Guru Besar Pulmonologi dan Kedokteran Respirasi Fakultas Kedokteran Universitas Indonesia Prof. Tjandra Yoga Aditama. ANTARA/Dokumentasi pribadi

Jakarta, Aktual.com – Pakar kesehatan Prof Tjandra Yoga Aditama mengingatkan masyarakat untuk tak berbuka puasa dengan rokok,  mengingat selain kondisi tubuh relatif lemah usai berpuasa seharian, juga akan berdampak buruk bagi kesehatan.

“Sesudah kita berpuasa seharian maka tentu kita relatif agak lemah. Jadi, tentu sangat tidak baik kalau keadaan itu lalu diperburuk lagi dengan merokok untuk berbuka (puasa),” kata Guru Besar Pulmonologi dan Kedokteran Respirasi Fakultas Kedokteran Universitas Indonesia itu saat dihubungi, di Jakarta, Selasa (19/3).

Dr. Tjandra menganjurkan agar masyarakat memilih untuk berbuka puasa dengan mengonsumsi makanan manis seperti kurma, kemudian makanan sehat dan bergizi, bukan dengan merokok.

Dia juga menekankan bahwa bulan Ramadan bisa menjadi kesempatan bagi seseorang untuk hidup tanpa rokok.

Selama berpuasa, katanya lagi, seseorang dapat melakukan aktivitas tanpa merokok mulai dari pagi hingga sore, dan ini bisa diterapkan hingga malam hari, membantu untuk berhenti merokok.

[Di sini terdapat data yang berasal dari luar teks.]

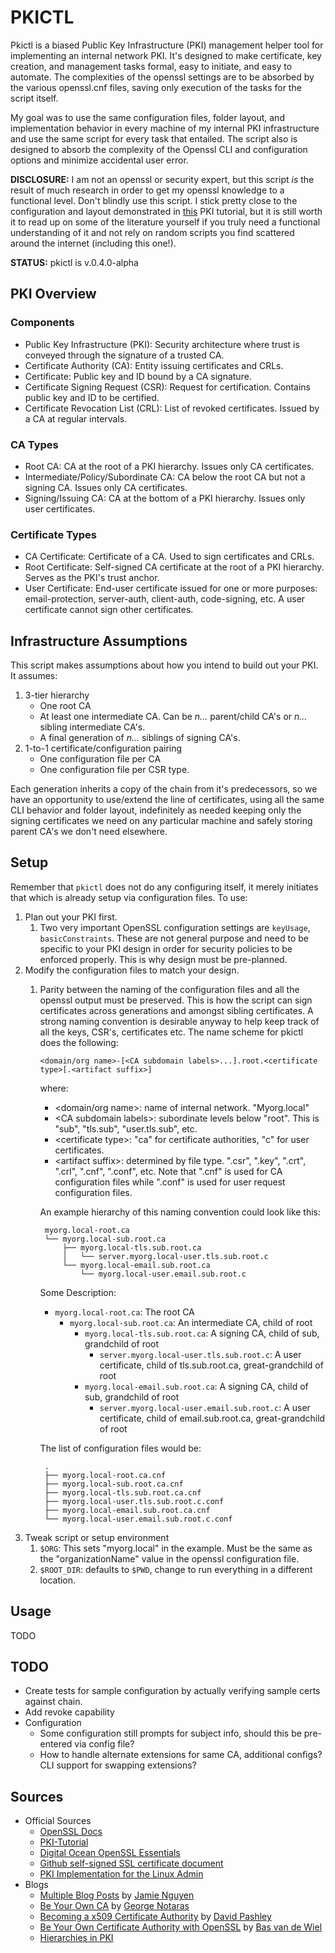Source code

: # PKICTL

Pkictl is a biased Public Key Infrastructure (PKI) management helper tool for
implementing an internal network PKI. It's designed to make certificate, key
creation, and management tasks formal, easy to initiate, and easy to automate.
The complexities of the openssl settings are to be absorbed by the various
openssl.cnf files, saving only execution of the tasks for the script itself.

My goal was to use the same configuration files, folder layout, and
implementation behavior in every machine of my internal PKI infrastructure and
use the same script for every task that entailed. The script also is designed to
absorb the complexity of the Openssl CLI and configuration options and minimize
accidental user error.

**DISCLOSURE:** I am not an openssl or security expert, but this script _is_ the
result of much research in order to get my openssl knowledge to a functional
level. Don't blindly use this script. I stick pretty close to the configuration
and layout demonstrated in [this][pki-tutorial] PKI tutorial, but it is still
worth it to read up on some of the literature yourself if you truly need a
functional understanding of it and not rely on random scripts you find scattered
around the internet (including this one!).

**STATUS:** pkictl is v.0.4.0-alpha

## PKI Overview

### Components

- Public Key Infrastructure (PKI): Security architecture where trust is conveyed
  through the signature of a trusted CA.
- Certificate Authority (CA): Entity issuing certificates and CRLs.
- Certificate: Public key and ID bound by a CA signature.
- Certificate Signing Request (CSR): Request for certification. Contains public
  key and ID to be certified.
- Certificate Revocation List (CRL): List of revoked certificates. Issued by a
  CA at regular intervals.

### CA Types

- Root CA: CA at the root of a PKI hierarchy. Issues only CA certificates.
- Intermediate/Policy/Subordinate CA: CA below the root CA but not a signing CA.
  Issues only CA certificates.
- Signing/Issuing CA: CA at the bottom of a PKI hierarchy. Issues only user
  certificates.

### Certificate Types

- CA Certificate: Certificate of a CA. Used to sign certificates and CRLs.
- Root Certificate: Self-signed CA certificate at the root of a PKI hierarchy.
  Serves as the PKI's trust anchor.
- User Certificate: End-user certificate issued for one or more purposes:
  email-protection, server-auth, client-auth, code-signing, etc.  A user
  certificate cannot sign other certificates.

## Infrastructure Assumptions

This script makes assumptions about how you intend to build out your PKI. It
assumes:

1. 3-tier hierarchy
    * One root CA
    * At least one intermediate CA. Can be _n..._ parent/child
    CA's or _n..._ sibling intermediate CA's.
    * A final generation of _n..._ siblings of signing CA's.
2. 1-to-1 certificate/configuration pairing
    * One configuration file per CA
    * One configuration file per CSR type.

Each generation inherits a copy of the chain from it's predecessors, so we have
an opportunity to use/extend the line of certificates, using all the same CLI
behavior and folder layout, indefinitely as needed keeping only the signing
certificates we need on any particular machine and safely storing parent CA's we
don't need elsewhere.

## Setup

Remember that `pkictl` does not do any configuring itself, it merely initiates
that which is already setup via configuration files. To use:

1. Plan out your PKI first.
    1. Two very important OpenSSL configuration settings are `keyUsage`,
       `basicConstraints`. These are not general purpose and need to be specific
       to your PKI design in order for security policies to be enforced
       properly. This is why design must be pre-planned.
2. Modify the configuration files to match your design.
    1. Parity between the naming of the configuration files and all the openssl
       output must be preserved. This is how the script can sign certificates
       across generations and amongst sibling certificates. A strong naming
       convention is desirable anyway to help keep track of all the keys, CSR's,
       certificates etc. The name scheme for pkictl does the following:

        `<domain/org name>-[<CA subdomain labels>...].root.<certificate type>[.<artifact suffix>]`

        where:
        
        * <domain/org name\>: name of internal network. "Myorg.local"
        * <CA subdomain labels\>: subordinate levels below "root". This is "sub",
          "tls.sub", "user.tls.sub", etc.
        * <certificate type\>: "ca" for certificate authorities, "c" for user
          certificates.
        * <artifact suffix\>: determined by file type. ".csr", ".key", ".crt",
          ".crl", ".cnf", ".conf", etc. Note that ".cnf" is used for CA
          configuration files while ".conf" is used for user request
          configuration files.

        An example hierarchy of this naming convention could look like this:

            myorg.local-root.ca
            └── myorg.local-sub.root.ca
                ├── myorg.local-tls.sub.root.ca
                │   └── server.myorg.local-user.tls.sub.root.c
                └── myorg.local-email.sub.root.ca
                    └── myorg.local-user.email.sub.root.c

        Some Description:

        * `myorg.local-root.ca`: The root CA
            * `myorg.local-sub.root.ca`: An intermediate CA, child of root
                * `myorg.local-tls.sub.root.ca`: A signing CA, child of sub,
                  grandchild of root
                    * `server.myorg.local-user.tls.sub.root.c`: A user certificate, child of
                      tls.sub.root.ca, great-grandchild of root
                * `myorg.local-email.sub.root.ca`: A signing CA, child of sub,
                  grandchild of root
                    * `server.myorg.local-user.email.sub.root.c`: A user certificate, child of
                      email.sub.root.ca, great-grandchild of root

        The list of configuration files would be:

            .
            ├── myorg.local-root.ca.cnf
            ├── myorg.local-sub.root.ca.cnf
            ├── myorg.local-tls.sub.root.ca.cnf
            ├── myorg.local-user.tls.sub.root.c.conf
            ├── myorg.local-email.sub.root.ca.cnf
            └── myorg.local-user.email.sub.root.c.conf
            
3. Tweak script or setup environment
    1. `$ORG`: This sets "myorg.local" in the example. Must be the same as
       the "organizationName" value in the openssl configuration file.
    2. `$ROOT_DIR`: defaults to `$PWD`, change to run everything in a different
       location.

## Usage

TODO

## TODO

* Create tests for sample configuration by actually verifying sample certs
  against chain.
* Add revoke capability
* Configuration
    * Some configuration still prompts for subject info, should this be
      pre-entered via config file?
    * How to handle alternate extensions for same CA, additional configs? CLI
      support for swapping extensions?

## Sources

* Official Sources
    * [OpenSSL Docs](https://www.openssl.org/docs/)
    * [PKI-Tutorial][pki-tutorial]
    * [Digital Ocean OpenSSL Essentials](https://www.digitalocean.com/community/tutorials/openssl-essentials-working-with-ssl-certificates-private-keys-and-csrs)
    * [Github self-signed SSL certificate document](https://help.github.com/enterprise/11.10.340/admin/articles/using-self-signed-ssl-certificates)
    * [PKI Implementation for the Linux Admin](http://www.linux.com/community/blogs/133-general-linux/742528-pki-implementation-for-the-linux-admin)
* Blogs
    * [Multiple Blog Posts](https://jamielinux.com/blog/category/CA/) by
      [Jamie Nguyen](https://jamielinux.com/about/)
    * [Be Your Own CA](http://www.g-loaded.eu/2005/11/10/be-your-own-ca/) by
      [George Notaras](http://www.g-loaded.eu/author/gnotaras/)
    * [Becoming a x509 Certificate Authority](http://www.davidpashley.com/articles/becoming-a-x-509-certificate-authority/)
      by [David Pashley](http://www.davidpashley.com/)
    * [Be Your Own Certificate Authority with OpenSSL](http://www.area536.com/projects/be-your-own-certificate-authority-with-openssl/)
      by [Bas van de Wiel](http://www.area536.com/home/)
    * [Hierarchies in PKI](http://networklore.com/hierarchies-in-pki/)

[pki-tutorial]: http://pki-tutorial.readthedocs.org/en/latest/index.html

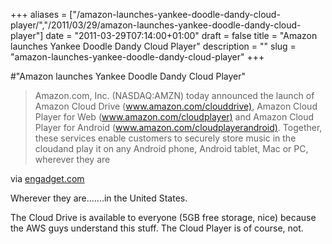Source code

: +++
aliases = ["/amazon-launches-yankee-doodle-dandy-cloud-player/","/2011/03/29/amazon-launches-yankee-doodle-dandy-cloud-player"]
date = "2011-03-29T07:14:00+01:00"
draft = false
title = "Amazon launches Yankee Doodle Dandy Cloud Player"
description = ""
slug = "amazon-launches-yankee-doodle-dandy-cloud-player"
+++

#"Amazon launches Yankee Doodle Dandy Cloud Player"


 <div class="posterous_bookmarklet_entry">
 <blockquote class="posterous_medium_quote">Amazon.com, Inc. (NASDAQ:AMZN) today announced the launch of Amazon Cloud Drive (<a href="http://www.amazon.com/clouddrive)">www.amazon.com/clouddrive)</a>, Amazon Cloud Player for Web (<a href="http://www.amazon.com/cloudplayer)">www.amazon.com/cloudplayer)</a> and Amazon Cloud Player for Android (<a href="http://www.amazon.com/cloudplayerandroid)">www.amazon.com/cloudplayerandroid)</a>. Together, these services enable customers to securely store music in the cloudand play it on any Android phone, Android tablet, Mac or PC, wherever they are</blockquote>

<div class="posterous_quote_citation">via <a href="http://www.engadget.com/2011/03/29/amazon-cloud-player-goes-live-streams-music-on-your-computer-an/">engadget.com</a></div>
 <p>Wherever they are.......in the United States.
</p><p>The Cloud Drive is available to everyone (5GB free storage, nice) because the AWS guys understand this stuff. The Cloud Player is of course, not.</p></div>
 
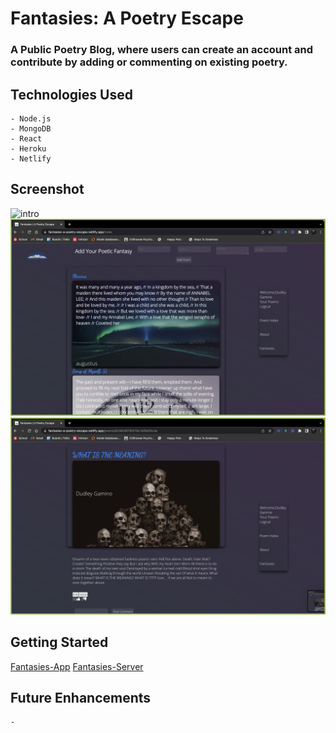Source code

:# Fantasies: A Poetry Escape

### A Public Poetry Blog, where users can create an account and contribute by adding or commenting on existing poetry.

## Technologies Used
    - Node.js
    - MongoDB
    - React
    - Heroku
    - Netlify

## Screenshot
![intro](src/assets/introshot.png)
![index](src/assets/indexshot.png)
![show](src/assets/showshot.png)

## Getting Started

[Fantasies-App](https://fantasies-a-poetry-escape.netlify.app/)
[Fantasies-Server](https://fantasies-a-poetry-escape.herokuapp.com/api/poems/)

    

## Future Enhancements
    -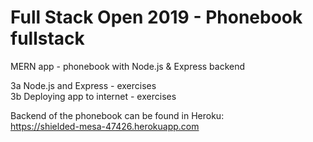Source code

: # Full Stack Open 2019 - Phonebook fullstack

MERN app - phonebook with Node.js & Express backend   


3a Node.js and Express - exercises   
3b Deploying app to internet - exercises   

Backend of the phonebook can be found in Heroku:  
https://shielded-mesa-47426.herokuapp.com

“Artinya, puasa Ramadhan ini kita dapat momentum hidup sehat tanpa rokok dan karena rokok merusak kesehatan maka kita dapat momentum juga menjauhi kebiasaan buruk yang merugikan kesehatan,” kata Tjandra yang menjabat sebagai Direktur Pascasarjana Universitas YARSI itu.

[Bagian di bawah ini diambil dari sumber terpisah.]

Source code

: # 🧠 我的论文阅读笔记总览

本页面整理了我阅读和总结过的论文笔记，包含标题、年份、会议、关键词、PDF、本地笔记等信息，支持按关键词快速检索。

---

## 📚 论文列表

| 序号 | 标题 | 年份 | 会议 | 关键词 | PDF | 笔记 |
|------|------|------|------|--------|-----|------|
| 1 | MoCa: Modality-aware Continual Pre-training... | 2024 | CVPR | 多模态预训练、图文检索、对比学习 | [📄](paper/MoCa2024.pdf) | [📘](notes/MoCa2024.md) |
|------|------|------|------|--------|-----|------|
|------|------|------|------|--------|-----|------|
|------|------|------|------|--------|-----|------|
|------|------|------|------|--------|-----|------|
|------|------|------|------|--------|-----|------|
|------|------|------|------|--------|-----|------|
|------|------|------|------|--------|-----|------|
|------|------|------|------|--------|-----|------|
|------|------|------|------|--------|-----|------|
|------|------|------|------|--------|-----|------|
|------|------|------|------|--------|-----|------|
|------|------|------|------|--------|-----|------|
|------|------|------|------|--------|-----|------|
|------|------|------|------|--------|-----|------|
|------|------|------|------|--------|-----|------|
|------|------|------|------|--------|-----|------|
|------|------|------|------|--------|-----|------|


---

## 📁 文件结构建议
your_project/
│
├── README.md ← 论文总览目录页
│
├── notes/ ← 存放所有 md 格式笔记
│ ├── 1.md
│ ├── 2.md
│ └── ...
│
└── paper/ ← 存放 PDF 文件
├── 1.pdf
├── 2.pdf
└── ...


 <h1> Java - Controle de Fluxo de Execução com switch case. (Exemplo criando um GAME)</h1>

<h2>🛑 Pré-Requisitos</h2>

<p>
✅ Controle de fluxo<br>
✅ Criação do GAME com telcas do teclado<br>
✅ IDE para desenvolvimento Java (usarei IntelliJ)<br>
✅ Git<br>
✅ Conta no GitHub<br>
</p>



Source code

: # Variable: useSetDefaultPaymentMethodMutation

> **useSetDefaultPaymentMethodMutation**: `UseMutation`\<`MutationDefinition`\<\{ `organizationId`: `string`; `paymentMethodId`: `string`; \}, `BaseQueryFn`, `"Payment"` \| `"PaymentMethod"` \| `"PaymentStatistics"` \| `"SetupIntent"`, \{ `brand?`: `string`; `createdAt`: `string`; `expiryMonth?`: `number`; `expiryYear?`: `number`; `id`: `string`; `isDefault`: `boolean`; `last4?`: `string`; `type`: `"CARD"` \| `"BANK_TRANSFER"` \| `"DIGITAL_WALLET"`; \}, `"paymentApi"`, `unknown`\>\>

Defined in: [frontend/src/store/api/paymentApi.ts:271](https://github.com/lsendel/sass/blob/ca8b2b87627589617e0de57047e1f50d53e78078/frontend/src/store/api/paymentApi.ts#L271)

Dia juga mengakui bahwa menurut Dinas Kesehatan DKI Jakarta, ketika nikotin dari rokok masuk ke dalam tubuh dalam keadaan perut kosong, risiko kanker paru-paru meningkat.

Nikotin dapat bertahan dalam tubuh hingga delapan jam, dan semakin sering seseorang merokok, semakin banyak endapan nikotin dalam tubuh, meningkatkan risiko penyakit jantung.

Selain itu, merokok setelah berbuka puasa juga dapat menyebabkan kelelahan, mual, muntah, serta menurunkan fungsi jantung dan otot karena kekurangan oksigen.

Merokok juga dikaitkan dengan berbagai masalah kesehatan lainnya, termasuk penyakit paru kronis, kerusakan gigi dan bau mulut, stroke, serangan jantung, hingga risiko kanker leher rahim dan keguguran pada wanita serta kerontokan rambut.

Sementara itu, berdasarkan hasil survei global penggunaan tembakau pada usia dewasa (Global Adult Tobacco Survey-GATS) yang dilakukan pada tahun 2011 dan diulang pada tahun 2021, Kementerian Kesehatan mencatat peningkatan signifikan jumlah perokok dewasa aktif dalam 10 tahun terakhir sebanyak 8,8 juta orang.

Survei tersebut, yang melibatkan 9.156 responden, menunjukkan bahwa jumlah perokok aktif pada tahun 2011 sebanyak 60,3 juta orang, meningkat menjadi 69,1 juta perokok pada tahun 2021.

Selain itu, hasil survei GATS juga menunjukkan adanya peningkatan prevalensi penggunaan rokok elektronik hingga 10 kali lipat, dari 0,3 persen pada tahun 2011 menjadi 3 persen pada tahun 2021.